Covid 19 bit: The most obvious bit here is – hey you can create online courses that students like to study! Strangely, this still seems to be big news. More helpfully, I think the model we developed for T171 is pretty useful to adapt and can help speed production. We had three blocks, each based around a published book. Students were directed to read parts of that, we created some content to expand on issues, and some to fill in gaps. Then there were activities to discuss and develop skills. But use of the books really helped create a spine for the modules. You could now do this by adapting OER content, for example an open textbook from BC Campus might form the spine, or some material from OpenLearn.

I’ll cover our scaling up model in a later post, but consider this assessment: we had no final exam and instead students created websites (we provided a free WYSIWYG HTML editor) which they submitted as zip files, which we then unpacked on to a server so the two independent markers could access them. We set out what the content of the website should address but not the style – and phew, did we get a range of designs! Clipart gifs were definitely a thing back then. But what I want to stress is that if we could do this with first year undergrad students on a distance ed course back in 1999, then you can find a way to do away with an exam in 2020.

For now, let us revel in some of that GIF magic, courtesy of GIFCities:

3 Comments

  1. Got another book in the works here, Martin? You’ve got a thing going with the 25 theme!

    I enjoyed this retrospective of what you achieved in the paleolithic web era, especially for humber of learners supported in T171. Even more impressive was the support the organization provided to do this, seemingly a rarity these days where mostly institutions look for Large Scale Systems rather than the web itself.

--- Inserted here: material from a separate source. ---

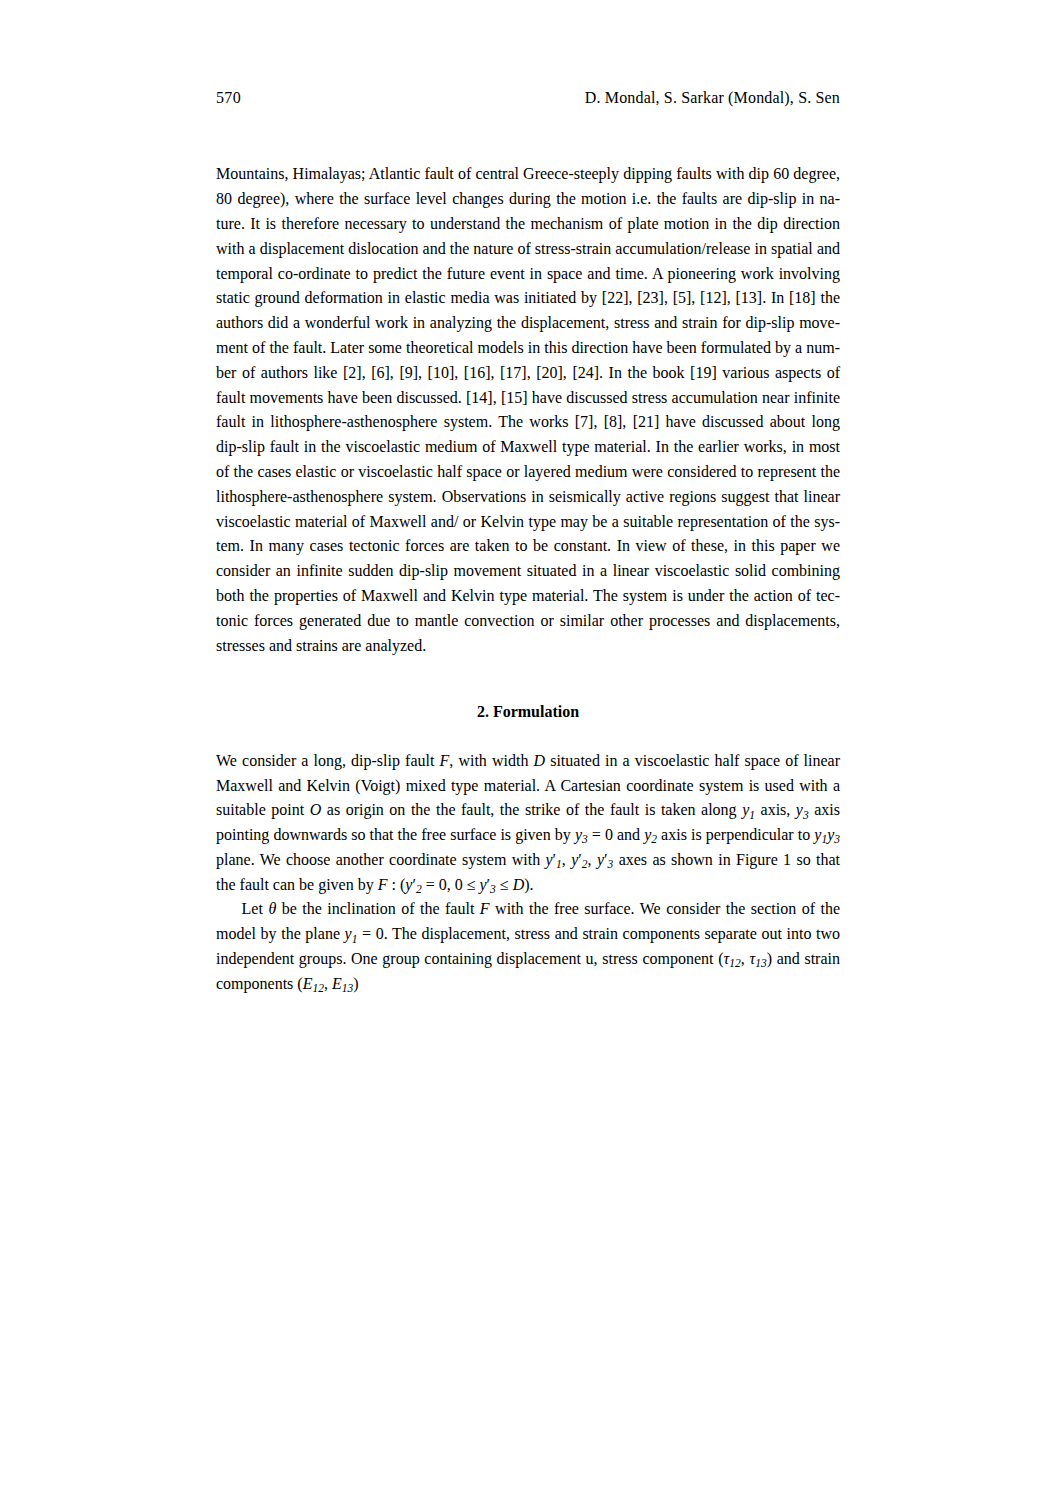570 D. Mondal, S. Sarkar (Mondal), S. Sen
Mountains, Himalayas; Atlantic fault of central Greece-steeply dipping faults with dip 60 degree, 80 degree), where the surface level changes during the motion i.e. the faults are dip-slip in nature. It is therefore necessary to understand the mechanism of plate motion in the dip direction with a displacement dislocation and the nature of stress-strain accumulation/release in spatial and temporal co-ordinate to predict the future event in space and time. A pioneering work involving static ground deformation in elastic media was initiated by [22], [23], [5], [12], [13]. In [18] the authors did a wonderful work in analyzing the displacement, stress and strain for dip-slip movement of the fault. Later some theoretical models in this direction have been formulated by a number of authors like [2], [6], [9], [10], [16], [17], [20], [24]. In the book [19] various aspects of fault movements have been discussed. [14], [15] have discussed stress accumulation near infinite fault in lithosphere-asthenosphere system. The works [7], [8], [21] have discussed about long dip-slip fault in the viscoelastic medium of Maxwell type material. In the earlier works, in most of the cases elastic or viscoelastic half space or layered medium were considered to represent the lithosphere-asthenosphere system. Observations in seismically active regions suggest that linear viscoelastic material of Maxwell and/ or Kelvin type may be a suitable representation of the system. In many cases tectonic forces are taken to be constant. In view of these, in this paper we consider an infinite sudden dip-slip movement situated in a linear viscoelastic solid combining both the properties of Maxwell and Kelvin type material. The system is under the action of tectonic forces generated due to mantle convection or similar other processes and displacements, stresses and strains are analyzed.
2. Formulation
We consider a long, dip-slip fault F, with width D situated in a viscoelastic half space of linear Maxwell and Kelvin (Voigt) mixed type material. A Cartesian coordinate system is used with a suitable point O as origin on the the fault, the strike of the fault is taken along y1 axis, y3 axis pointing downwards so that the free surface is given by y3 = 0 and y2 axis is perpendicular to y1y3 plane. We choose another coordinate system with y′1, y′2, y′3 axes as shown in Figure 1 so that the fault can be given by F : (y′2 = 0, 0 ≤ y′3 ≤ D).
Let θ be the inclination of the fault F with the free surface. We consider the section of the model by the plane y1 = 0. The displacement, stress and strain components separate out into two independent groups. One group containing displacement u, stress component (τ12, τ13) and strain components (E12, E13)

    But also, your post illustrates the subtlety I enjoy most about publishing outside of fancy boxes is the discovery via a curious link click, your paper on the use of narrative in T171. This was something I missed while pondering last year the idea of courses driven by narrative.

    Has there ever been an effort to follow up with those early students to see what the course experience meant to them?

    Carry on, I’m a regular reader of all the 25 year old stuff.